===== MATERIAL SUPPLIED

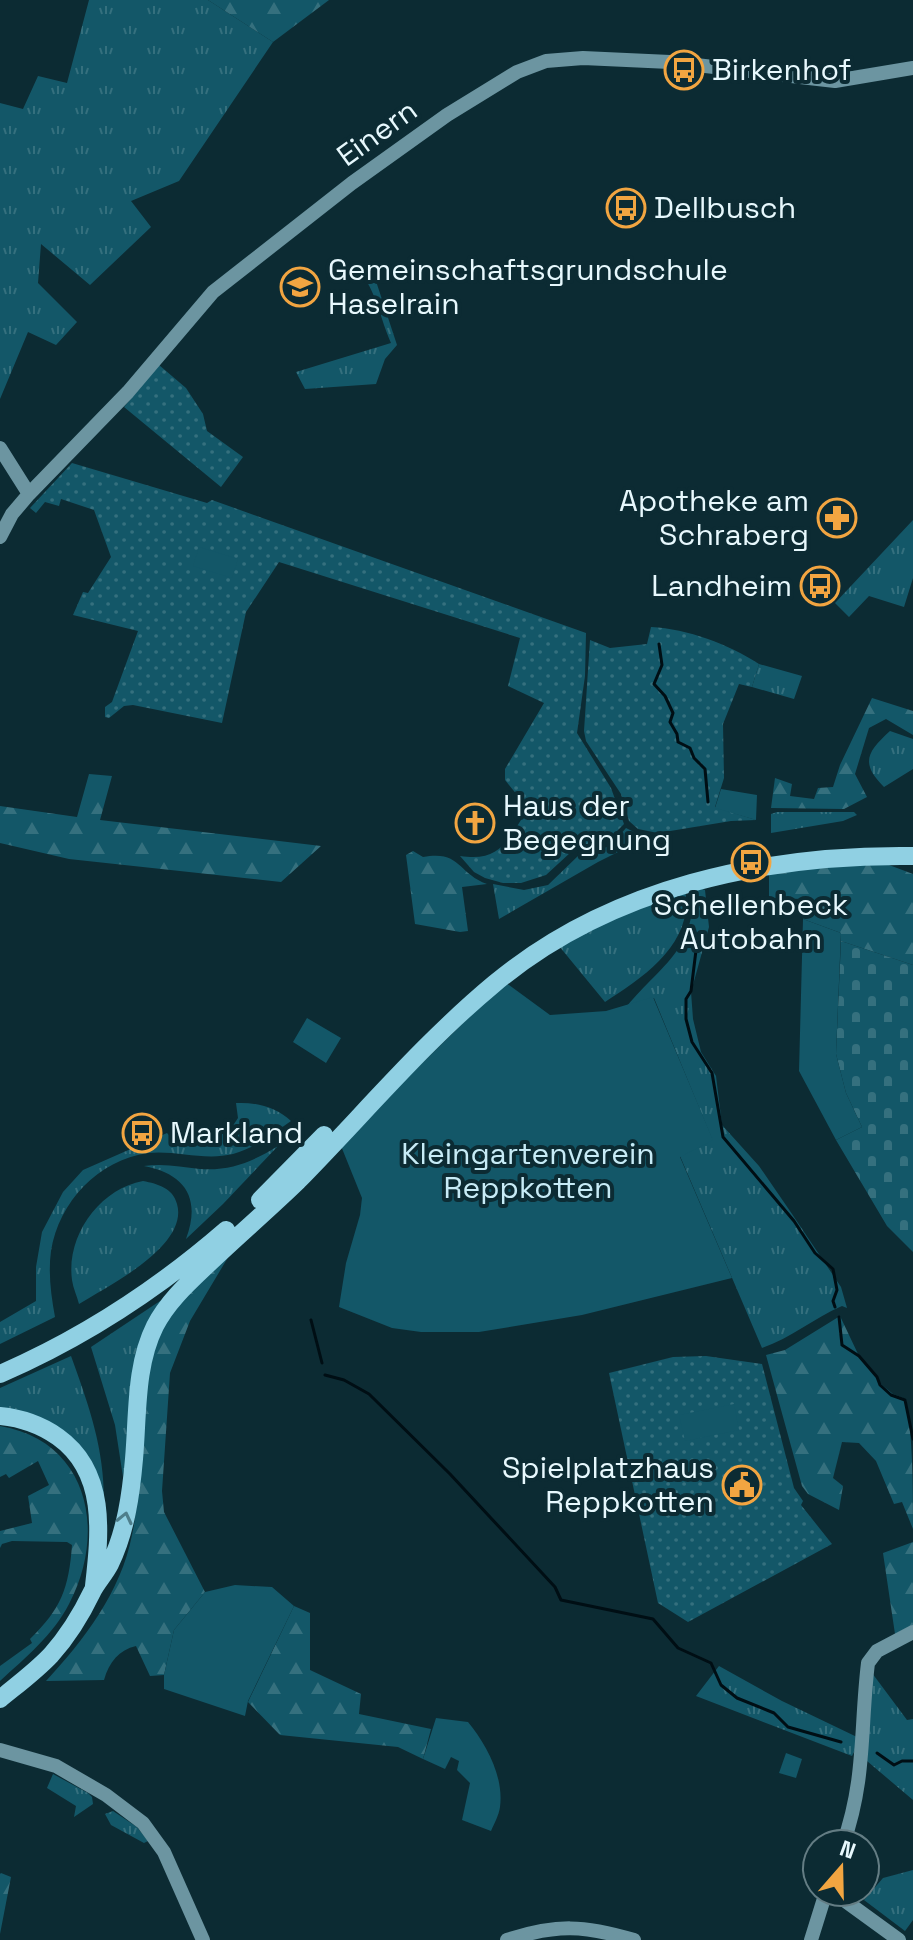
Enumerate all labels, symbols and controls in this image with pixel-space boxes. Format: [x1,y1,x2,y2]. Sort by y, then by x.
bus stop icon: Birkenhof [663,49,705,91]
place label: Birkenhof [712,50,852,89]
street label: Einern [329,90,425,175]
bus stop icon: Dellbusch [605,187,647,229]
place label: Dellbusch [654,188,796,227]
place label: Gemeinschaftsgrundschule Haselrain [328,250,728,323]
school or university icon: Gemeinschaftsgrundschule Haselrain [279,266,321,308]
place label: Apotheke am Schraberg [619,481,809,554]
pharmacy icon: Apotheke am Schraberg [816,497,858,539]
bus stop icon: Landheim [799,565,841,607]
place label: Landheim [651,566,792,605]
place label: Haus der Begegnung [503,786,671,859]
church icon: Haus der Begegnung [454,802,496,844]
bus stop icon: Schellenbeck Autobahn [730,841,772,883]
place label: Schellenbeck Autobahn [654,885,848,958]
bus stop icon: Markland [121,1112,163,1154]
place label: Markland [170,1113,303,1152]
park label: Kleingartenverein Reppkotten [401,1134,655,1207]
place label: Spielplatzhaus Reppkotten [502,1448,714,1521]
public building icon: Spielplatzhaus Reppkotten [721,1464,763,1506]
one-way arrow [116,1511,133,1525]
north arrow [801,1828,881,1908]
text: N [836,1834,860,1865]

==========

* [TASK BRIEF]: Pull every line containing "arrow" from the entries above and copy it.

* [YOUR RESPONSE]:
one-way arrow [116,1511,133,1525]
north arrow [801,1828,881,1908]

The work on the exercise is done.